An effective Mayor must collaborate with all councillors through building consensus and finding compromise. That takes strong leadership and a clear sense of purpose, tempered with a desire to seek advice from residents, while respecting the experience and opinions of other councillors/staff, and keeping transparency and collaboration at the heart of our decision making and the courage to change course when previous decisions may no longer prove to be in our community’s best interests.

I know this has been a challenging term, not the least of which has been the two years of the pandemic, coupled with crippling economic hardships and now run-away inflation. We’ve had several contentious decisions in our community, ever-increasing taxes and the extreme pressures on housing availability and affordability. Your next Mayor and Deputy Mayor are your voice at County Council and affordable housing is almost-entirely under County jurisdiction. You can expect hard work from me to lobby for Midland to become a priority in North Simcoe if you send two hard-working and passionate representatives to be your voice in Midhurst (County of Simcoe offices).

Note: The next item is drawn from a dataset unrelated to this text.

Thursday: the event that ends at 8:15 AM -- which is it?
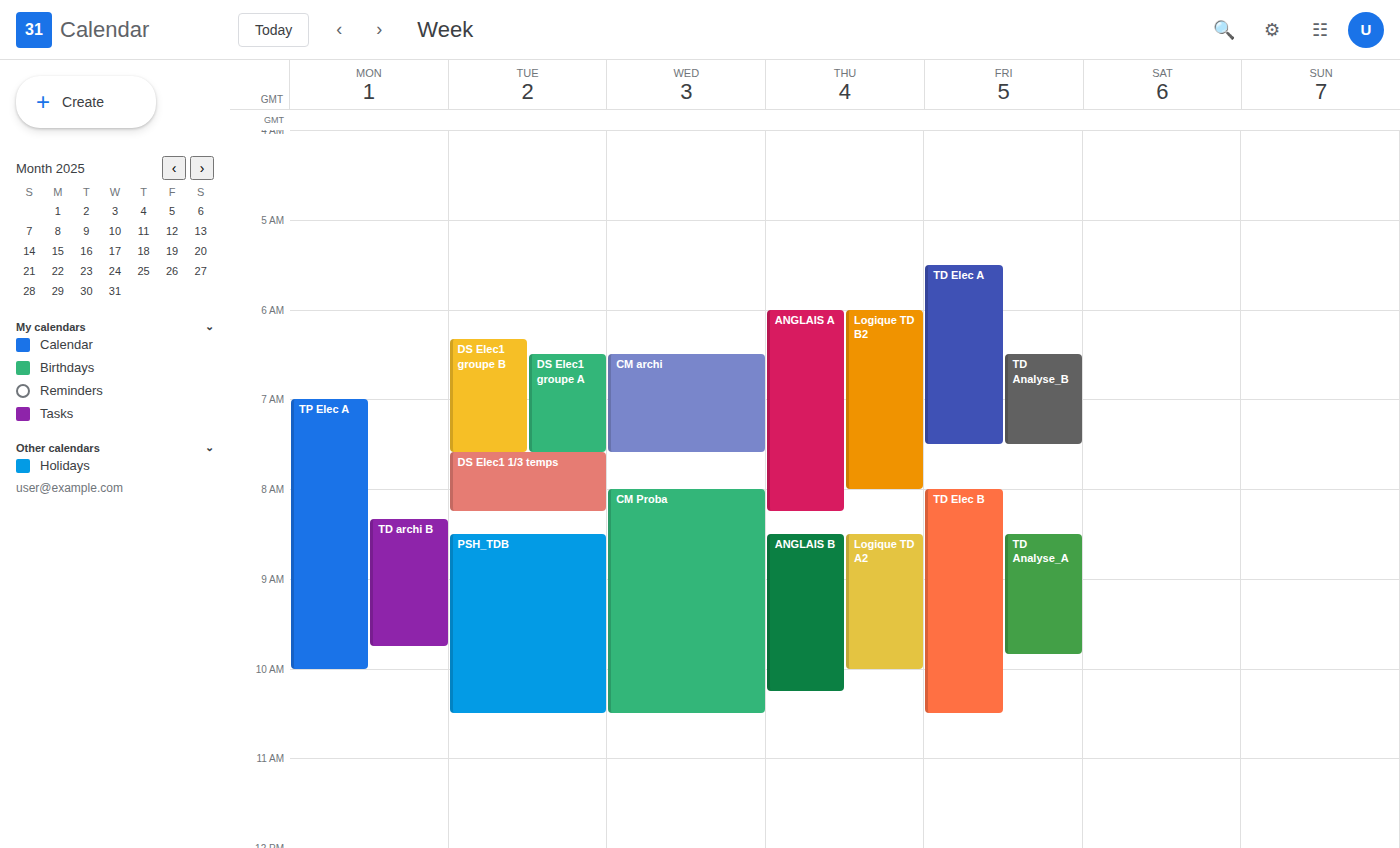
"ANGLAIS A"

I won’t promise things that are beyond my control, but as your Mayor, I can promise you a more accessible, responsive and collaborative Council and Town Hall, and that we will revisit the most contentious issues from this term such as Midland Bay Landing development plans, the paid parking implementation, how many of our services are provided and how much they cost, and to stop focusing on how to raise taxes and instead look first at how to control our spending. We cannot save our way into prosperity, but nor should we work as if it’s “business as usual” as we all struggle to come out of the pandemic, deal with crippling inflation, climate change, homelessness, affordability, healthcare and community safety.

Even as Mayor, I cannot promise you an outcome, but I can promise that we will have the conversations. Open, accessible government are not just catch-phrases with me. The perception that the “tail wags the dog” in our Municipality must change.

If you have followed the local politics this past term, you will know that I stand with the community, putting your needs first and am not afraid to pivot to community concerns and attempt to change direction when it seems we have lost our way. I don’t shy away from asking for advice or seeking community input on decisions and I am not discouraged by adversity – still able and willing to work with anyone, even those who have vastly opposing viewpoints. I will always look for compromises, except in matters of integrity or honesty.